From: [identity profile] asakiyume.livejournal.com


The wife is WAY different in The Shining ...

*nodding* ---it could be my reaction to the actress's looks.

From: [identity profile] rachelmanija.livejournal.com


No, it's the writing (though she does look like Olive Oyl). King notoriously hated the way Kubrick changed his characters, and now that I've read the book I can say that he was right about what the changes were.

In the book, Jack Torrance is a man on the edge who's trying to become a sober, non-abusive, good father, husband, and provider; he fails partly because the hotel is haunted but also because he blames others rather than taking personal responsibility for his actions. But he could have succeeded. In the movie, from the get-go he's clearly a homicidal maniac waiting for a place to happen.

In the book, Wendy is trying her damnedest to keep the family 1) together, 2) functional, non-abusive, etc. She fails because you can't control other adults and Jack isn't doing his part. Once she realizes this, she switches to protecting her son and herself at any cost, which she does very heroically and resourcefully. In the movie. uh, I think she screams a lot?
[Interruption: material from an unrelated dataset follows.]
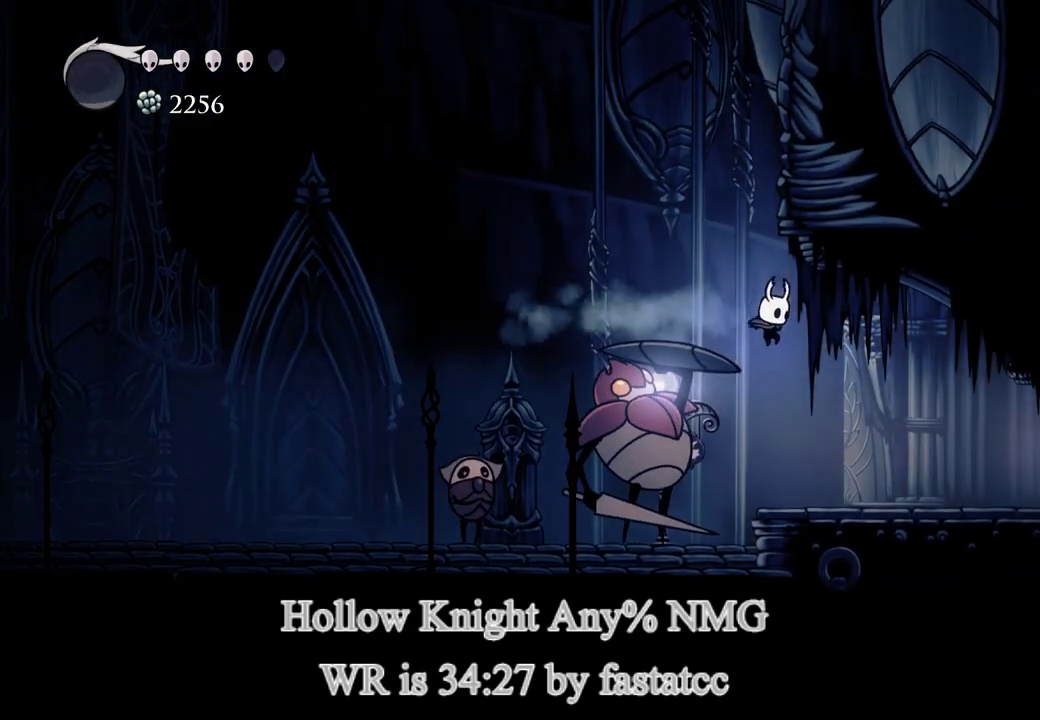
{"buttons": [], "left_stick": "down-right", "right_stick": "center", "button_events": [[333, "TRIANGLE", "down"], [467, "TRIANGLE", "up"]]}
From: [identity profile] wordsofastory.livejournal.com


I read this as a teenager too, though I've never reread it since, I remember really enjoying it. It's so impressive as a first book! What stuck with me most has always been the religious beliefs of the mother and the terrifying claustrophobia of Carrie stuck in the house with her, though that might be because I knew some Christian fundamentalists who seemed not too far off from that (at least from my outsider's perspective).

I kind of liked the "sad sack" nature of Carrie. I suppose it's probably better to have a more active character as your focus, and it probably does make it harder for most readers to identify with her, but it really upped the horror and sadness for me. Someone who was smarter or more charismatic or more confident might have been able to rescue herself from the same situation – but Carrie just didn't have those resources, and so was trapped. It kinda has a Greek tragedy feel to it.

From: [identity profile] rachelmanija.livejournal.com


Yeah, it really does have a "Greek tragedy" feel - the sense of inexorability, the way it's driven not just by fate but by everyone behaving as their characters dictate.

Carrie's mother, OUCH. Some of the specifics (like the creepy fetishization of the wounds of Christ) actually did remind me of the abusive nuns I encountered as a kid, turned up to eleven. And because Carrie is so passive (up to the point where she catastrophically isn't) there's no escape. She doesn't hide in the library or anywhere - it's just school, and then home to mom.